Que Massacre à la Tronçonneuse constitue une date dans le cinéma d’épouvante va de soi, mais ce statut ne doit pas masquer la virtuosité du geste de Tobe Hooper qui continue de fasciner, de susciter l’effroi, de provoquer un malaise constant et diffus, d’iconiser le mal sans recourir aux codes esthétiques conventionnels qui gangrènent aujourd’hui les modes de représentation du tueur fou dans les films. Car le long métrage de Hooper est avant tout un grand et sanglant film sur la famille et sa bizarrerie congénitale, cette étrangeté qui définit la relation entre Sally et son frère en fauteuil roulant et qui se retrouve, à peine amplifiée, reconduite par les membres de la fratrie infernale.
Au commencement est la haine de soi et des autres : les cinq amis prennent la route pour éprouver leur liberté, donnant l’impression de fuir quelque chose, la société, leur milieu d’origine, eux-mêmes ; ils forment un corps qui sillonne des espaces abandonnés et reculés, dont la liberté de mouvement détonne avec le mode de vie des habitants et avec le rapport au monde de Franklin, cloué dans un fauteuil. Ce dernier est marginalisé, exclu de sa bande d’amis en raison de sa mobilité réduite : il faut le tirer, le pousser, l’aider, l’attendre ; la plupart du temps, il est seul et ne peut pas vraiment compter sur sa sœur, absente et amoureuse. Hooper peint ainsi la violence d’une relation qui laisse comprendre un passé douloureux, qui donne à voir l’impuissance d’un frère à assumer son rôle de frère, boulet attaché à la cheville de sa sœur. Ce détachement affectif, les attaques du tueur vont l’expliciter et l’exacerber puisque sa tronçonneuse détache un à un les membres de ce corps uni, raccorde l’être humain à sa solitude profonde, faisant des personnages des victimes en puissance, des Franklin. Massacre à la Tronçonneuse orchestre alors un partage d’impuissance, les protagonistes étant aussi démunis les uns que les autres devant le mal et la folie qui ébranle le confort de leur petite société a priori libertaire. Hooper fait voler en éclats la fausse liberté, celle que l’on déclame à grand renfort de principes et de chansons, pour mettre en scène la liberté totale, brutale et sauvage : l’homme retrouve sa place dans la chaîne alimentaire, l’homme est un loup pour l’homme.

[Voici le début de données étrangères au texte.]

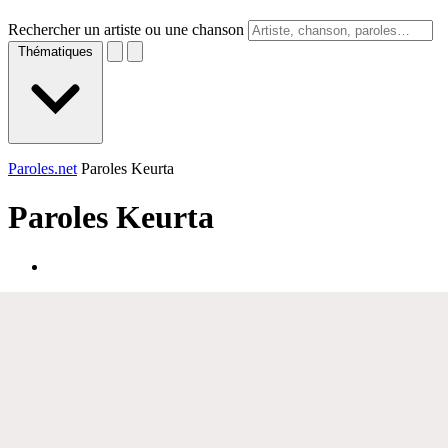
Rechercher un artiste ou une chanson
Thématiques
Paroles.net
Paroles Keurta
Paroles
Keurta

Œuvre politique coup-de-poing, Massacre à la Tronçonneuse s’interroge également sur la notion de propriété privée, essentielle dans un État de droit américain : en effet, le tueur ne sévit que parce que le seuil de sa maison a été franchi, il n’empiète pas sur le territoire d’autrui mais défend son chez-soi avec l’arme dont il dispose – et quelle arme ! La portée idéologique du geste artistique de Hooper est aussitôt complexe et originale. Enfin, le film constitue une réussite visuelle et sonore, la menace étant constamment présente à l’écran par le biais du bruit de la tronçonneuse dont l’intensité indique sa proximité ou non. Constamment sur le qui-vive, prêt à sursauter, le spectateur se délecte d’une mise en scène magistrale qui réussit à livrer des plans inspirés mais rugueux, dont la composition esthétique n’empiète jamais sur la force brute d’un climat et d’un sol. Un chef-d’œuvre.